Problem to work on: Repeat the entries below exactly, pictures excluded.

Excerpted data:
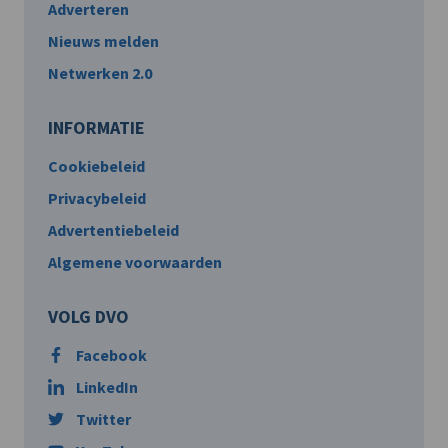
Adverteren
Nieuws melden
Netwerken 2.0
INFORMATIE
Cookiebeleid
Privacybeleid
Advertentiebeleid
Algemene voorwaarden
VOLG DVO
Facebook
LinkedIn
Twitter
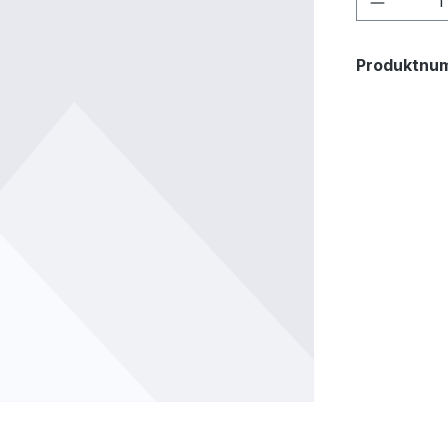
Produktnu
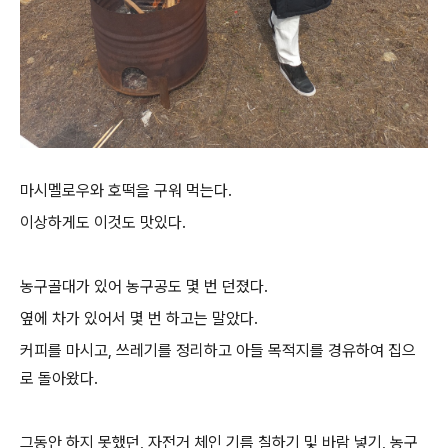
마시멜로우와 호떡을 구워 먹는다.
이상하게도 이것도 맛있다.
농구골대가 있어 농구공도 몇 번 던졌다.
옆에 차가 있어서 몇 번 하고는 말았다.
커피를 마시고, 쓰레기를 정리하고 아들 목적지를 경유하여 집으
로 돌아왔다.
그동안 하지 못했던, 자전거 체인 기름 칠하기 및 바람 넣기, 농구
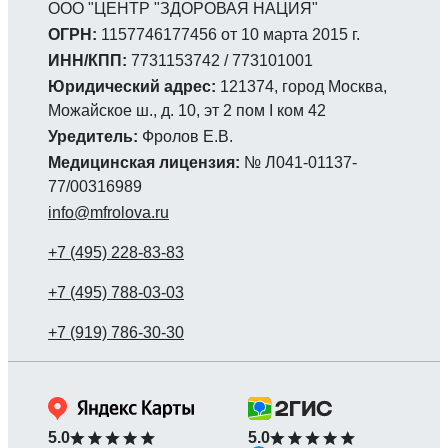
ООО "ЦЕНТР "ЗДОРОВАЯ НАЦИЯ"
ОГРН:
1157746177456 от 10 марта 2015 г.
ИНН/КПП:
7731153742 / 773101001
Юридический адрес:
121374, город Москва,
Можайское ш., д. 10, эт 2 пом I ком 42
Уредитель:
Фролов Е.В.
Медицинская лицензия:
№ Л041-01137-
77/00316989
info@mfrolova.ru
5.0
5.0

Result of this task:
Adverteren
Nieuws melden
Netwerken 2.0
INFORMATIE
Cookiebeleid
Privacybeleid
Advertentiebeleid
Algemene voorwaarden
VOLG DVO
Facebook
LinkedIn
Twitter
Produktnu
마시멜로우와 호떡을 구워 먹는다.
이상하게도 이것도 맛있다.
농구골대가 있어 농구공도 몇 번 던졌다.
옆에 차가 있어서 몇 번 하고는 말았다.
커피를 마시고, 쓰레기를 정리하고 아들 목적지를 경유하여 집으
로 돌아왔다.
그동안 하지 못했던, 자전거 체인 기름 칠하기 및 바람 넣기, 농구
ООО "ЦЕНТР "ЗДОРОВАЯ НАЦИЯ"
ОГРН:
1157746177456 от 10 марта 2015 г.
ИНН/КПП:
7731153742 / 773101001
Юридический адрес:
121374, город Москва,
Можайское ш., д. 10, эт 2 пом I ком 42
Уредитель:
Фролов Е.В.
Медицинская лицензия:
№ Л041-01137-
77/00316989
info@mfrolova.ru
5.0
5.0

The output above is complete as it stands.